'Very sick' patients continue to put pressure on Waterloo region's hospitals, doctor says

Dr. Frank Reinders says if people could see the impact COVID-19 is having on individuals in local hospitals, they'd understand 'it's not just any flu or cold.' Region of Waterloo Public Health reported 27 new cases of COVID-19 on Monday.

If people could see the impact, they'd understand 'it's not just any flu or cold'

Over the past three days, there were four COVID-19 admissions to hospitals in Waterloo-Wellington. That makes up a quarter of the 16 admissions over the same time period for the whole province, says Dr. Frank Reinders, physician lead for Waterloo-Wellington critical care. (Paula Duhatschek/CBC)

Hospitals in Waterloo region have seen a steady flow of patients both with and without COVID-19, meaning front-line workers who were pushed to respond to the pandemic continue to feel there's no end in sight, says the physician lead for Waterloo-Wellington critical care.

Staff in critical care are "devastated. They're tired. The staff has been worked to the very end, from the nursing staff to the respiratory therapists to the cleaning staff," Dr. Frank Reinders said Monday during an interview on CBC Kitchener-Waterloo's The Morning Edition.

"You can ask people to do extraordinary things for a couple weeks and a month. Very difficult to ask and expect people to do extraordinary things, and work really to the edge for a year."

Reinders said the local hospitals have been busy over the last two months, even as other hospitals in Ontario have started reporting not having any COVID-19 patients in care.

He noted over the past three days, there were four admissions to hospitals in Waterloo-Wellington (which includes St. Mary's General in Kitchener, Grand River Hospital in Kitchener, Cambridge Memorial Hospital and Guelph General Hospital).

That, he noted, made up a quarter of all COVID-19-related hospital admissions in the province, which saw 16 patients.

On top of that, Reinders said, they continue to see non-COVID-19 patients, some of whom are sicker than they might normally be because of delayed treatment.

"The staff is frustrated, obviously. We're just doing the best we can."

Dr. Frank Reinders is the physician lead for Waterloo-Wellington critical care. (St. Mary's General Hospital)

Patients are 'very sick'

Reinders said patients they're seeing at St.

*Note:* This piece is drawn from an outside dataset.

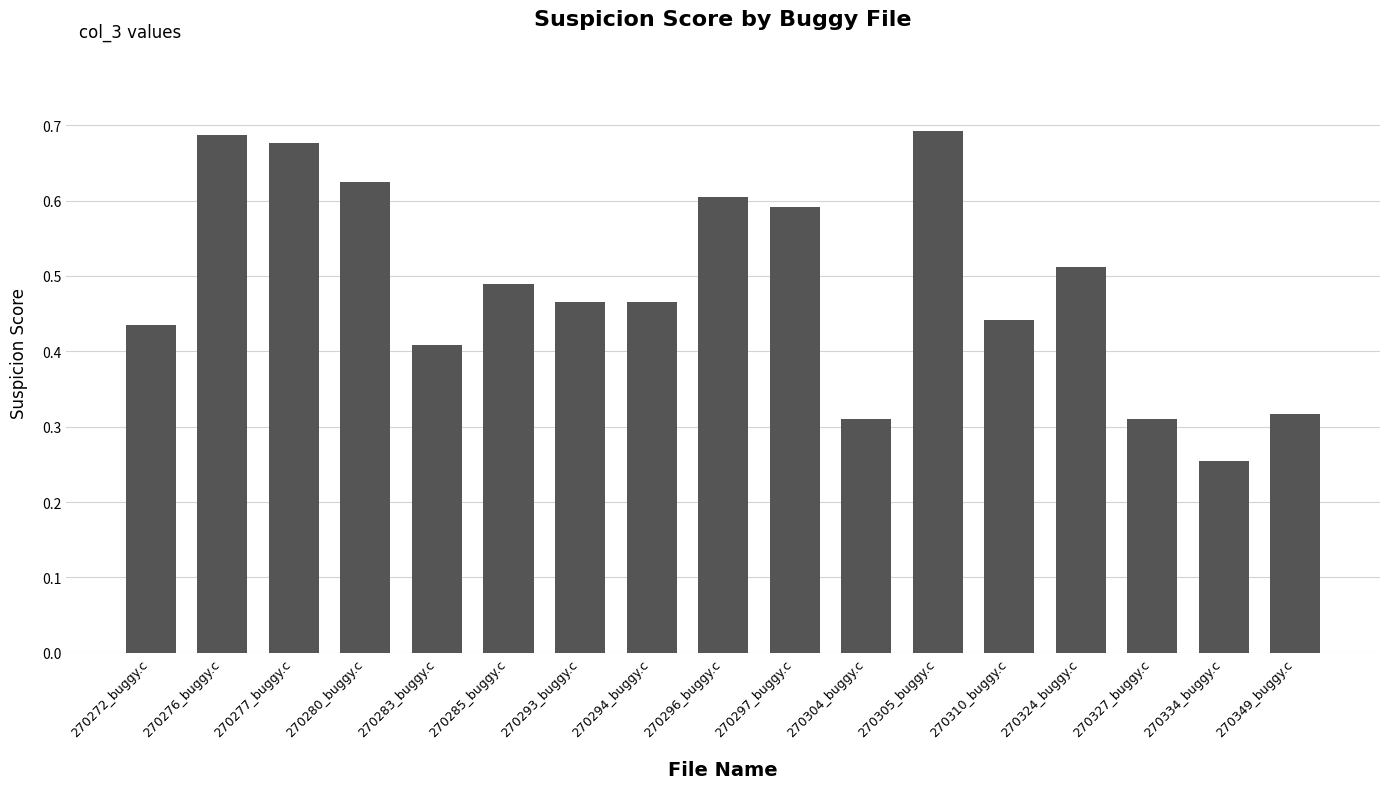

The chart shows a value of 0.9 at 270296_buggy.c. True or false?

False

Mary's General Hospital are younger, generally in their 30s to 50s, and they're "very sick."

"These patients are staying in the intensive-care units for sometimes weeks."

Last week, 10 patients were moved out of the region, he said:

  • Four from St. Mary's General Hospital.
  • Three from Grand River Hospital.
  • Three from Cambridge Memorial Hospital.

The patients were moved to Windsor, Hamilton and London hospitals, and Reinders explained just how sick one person was.

"Their lungs were so bad and the virus had taken over their body so vigorously that they had to go on artificial life support for blood flow and to take over function of the heart and the lungs," he said.

"If people understood really what is happening to some of these patients, and how devastating it is for them and their families, I think they would think differently and, you know, it's not just any flu or cold."

Listen to the full interview with Dr. Frank Reinders:

Dr. Frank Reinders is the physician lead for Waterloo-Wellington critical care and he says the three hospitals in Waterloo region are still in the midst of the third wave of COVID-19. Patients continue to be admitted with the virus and they are younger and sicker than before. Staff, meanwhile, continue to push to provide care despite being tired and frustrated, he says. 9:32

27 new cases, hospitalizations rise

Region of Waterloo Public Health reported 27 new COVID-19 cases on Monday, with no new deaths.

The number of people in the region's three hospital rose by four to 25, with 17 of those in the ICU. 

There were 288 active cases as of Monday.

As well, there were 15 active outbreaks:

  • Workplaces: Eight.
  • Long-term care or retirement homes: Three.
  • Hospitals: Two.
  • Congregate settings: Two.

The region's dashboard shows 80.73 per cent of people aged 18 and older have received at least one dose of the COVID-19 vaccine, while 53.59 per cent of those 18 and older have both doses.

Earlier in the day, Ontario Health Minister Christine Elliott tweeted the province was reporting 114 new cases of COVID-19. Of that, 18 were in Grey-Bruce, 15 were in Waterloo region and 10 were in Toronto. The numbers differ from what the region reports because they're taken from the database at different times.

The Grey Bruce Health Unit warned an outbreak had been declared that was linked to a field party near Chesley on July 3. It was believed 25 people attended the party and at least five cases have been linked to it.

"Anyone who attended this gathering is considered a high-risk contact, and should isolate and be tested immediately," the health unit said in a release.